Saturday, May 20, 2017
The (beginning) Evolution of Testing
As this school year comes to a close, I keep thinking about an area of transformation I want to continue to explore: testing.
Two things have led me to change my approach to testing:
1) The desire for students to have access to resources to assist them on tests.
2) The desire to extend the cooperative atmosphere of my classroom to testing.
I guess the first change to testing began several years ago when I began using interactive notebooks (INBs) with my inclusion Pre-Algebra classes. I've always allowed those students to use their INBs on tests. It has been important to me that they learn how to use available resources to help them with a task. I also found being able to use their INBs greatly increased the confidence of these students.
I've been a little slower to change with my Algebra 1 students. My thoughts? They're advanced kids. They need to be able to take big, scary tests independently and using only what they stored in their own brains.
As other aspects of my classroom have changed, though, my thoughts on testing have begun to change, too.

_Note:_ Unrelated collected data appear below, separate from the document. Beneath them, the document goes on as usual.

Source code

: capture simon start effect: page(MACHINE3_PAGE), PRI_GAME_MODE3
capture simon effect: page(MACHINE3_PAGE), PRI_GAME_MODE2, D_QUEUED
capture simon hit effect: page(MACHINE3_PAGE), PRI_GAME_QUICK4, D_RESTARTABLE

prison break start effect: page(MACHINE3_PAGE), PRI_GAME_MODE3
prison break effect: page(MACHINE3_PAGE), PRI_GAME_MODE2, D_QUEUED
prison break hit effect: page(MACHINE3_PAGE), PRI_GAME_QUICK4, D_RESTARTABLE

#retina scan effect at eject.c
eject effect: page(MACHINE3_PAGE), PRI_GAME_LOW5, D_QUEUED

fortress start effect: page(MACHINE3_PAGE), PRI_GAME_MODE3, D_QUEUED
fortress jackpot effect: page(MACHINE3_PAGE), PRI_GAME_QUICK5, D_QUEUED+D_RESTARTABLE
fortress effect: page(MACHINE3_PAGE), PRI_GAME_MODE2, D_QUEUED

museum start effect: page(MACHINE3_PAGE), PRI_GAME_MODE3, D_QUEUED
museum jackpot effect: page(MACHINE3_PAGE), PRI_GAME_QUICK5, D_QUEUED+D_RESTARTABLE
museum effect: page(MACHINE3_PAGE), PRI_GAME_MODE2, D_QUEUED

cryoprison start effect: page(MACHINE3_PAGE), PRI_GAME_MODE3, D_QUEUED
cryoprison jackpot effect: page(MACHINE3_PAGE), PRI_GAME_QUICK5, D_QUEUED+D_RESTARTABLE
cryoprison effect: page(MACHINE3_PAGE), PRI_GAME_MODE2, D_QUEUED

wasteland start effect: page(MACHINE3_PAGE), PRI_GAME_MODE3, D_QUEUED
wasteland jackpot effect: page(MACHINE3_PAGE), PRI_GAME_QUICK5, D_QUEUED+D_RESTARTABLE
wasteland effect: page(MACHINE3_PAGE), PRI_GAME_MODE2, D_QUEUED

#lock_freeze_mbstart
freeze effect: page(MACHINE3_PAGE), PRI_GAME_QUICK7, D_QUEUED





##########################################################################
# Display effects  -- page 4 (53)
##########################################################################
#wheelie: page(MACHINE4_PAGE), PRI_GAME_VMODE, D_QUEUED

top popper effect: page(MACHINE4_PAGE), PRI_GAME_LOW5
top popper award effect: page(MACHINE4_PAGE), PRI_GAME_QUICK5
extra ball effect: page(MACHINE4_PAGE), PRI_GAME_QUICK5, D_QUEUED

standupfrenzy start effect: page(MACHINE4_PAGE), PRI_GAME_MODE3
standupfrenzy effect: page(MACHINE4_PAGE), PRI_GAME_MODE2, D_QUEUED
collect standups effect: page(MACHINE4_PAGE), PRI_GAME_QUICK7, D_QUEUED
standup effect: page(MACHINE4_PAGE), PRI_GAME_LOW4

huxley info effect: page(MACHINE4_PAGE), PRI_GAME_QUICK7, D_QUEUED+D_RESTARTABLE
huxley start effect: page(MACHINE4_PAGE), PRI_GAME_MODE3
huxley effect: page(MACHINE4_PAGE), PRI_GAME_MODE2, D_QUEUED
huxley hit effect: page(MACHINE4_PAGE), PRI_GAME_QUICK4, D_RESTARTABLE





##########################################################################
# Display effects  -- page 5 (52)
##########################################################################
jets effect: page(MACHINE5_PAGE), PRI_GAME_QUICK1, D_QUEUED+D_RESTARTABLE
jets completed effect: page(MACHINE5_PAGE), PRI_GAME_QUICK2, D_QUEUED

One thing which I've used in the past but began to use more consistently this year is "reference sheets." I really don't have a great name for them; the kids like to call them "cheat sheets," but since they're allowed to use them, it's not really cheating. Part of my motivation for allowing the reference sheets was the "real world" argument - outside of a classroom, students will be able to look up any information they need. Why not allow them something similar during a test?
Sometimes I gave kids a graphic organizer to help them organize their thoughts for a test; sometimes I allowed them to make one however they thought would be most helpful. Most of the time they told me they wanted some structure and guidance.
The kids appreciated the reference sheets. For me, it was a not-so-sneaky way to get them to prepare for a test. It gave them confidence and helped to lower their anxiety about tests. Some of them were very adept at making themselves reference sheets; others needed more direction. I was always amazed at the number of kids who would neglect to create a reference sheet when given the opportunity to do so.
The other idea I've been toying with for a few years and tried some this year is cooperative tests.
My kids work together a LOT. Almost exclusively. They learn from each other, refine their understanding as they interact, and create that beautiful music to my ears - math talk.
I first attempted a cooperative test early second semester. For solving inequalities, I gave a "Choose Your Poison" test where students chose two out of three problems per section and were able to check their work since different problems had matching answers.
The test was challenging - which was a good thing - but students needed more time to complete it.
I gave more cooperative tests throughout the semester; most of them included some sort of student choice about which problems to attempt.
I like cooperative tests. They're less stressful for students. They reinforce all those skills of cooperative learning mentioned previously I adore. The contribute to the student-centered classroom I continue to strive to attain.
I do have some concerns.
What about the students (a small handful, but they do exist) who "ride the coattails" of their classmates and don't really know the material?
Am I hurting students when they DO have to take tests independently, like tests in future classes or standardized tests?
I think the ability to take a test independently is probably a non-issue. Students get plenty of opportunities to take tests like that. And there are some things - skill-based topics, for example - that lend themselves to independent tests.
As far as ensuring an accurate demonstration of each student's learning - something that's a continual area of focus - I think the type of task would be important. Deep, rich tasks with multiple entry points and ways to solve? Something to continue to ponder....
OK...this post ended up being longer than I intended, but I wanted to get my thoughts about testing in writing before the brain officially turned off at the end of this coming week (in all honesty, it's mostly off already). Continuing to reform assessment in my classroom will be a focus next school year.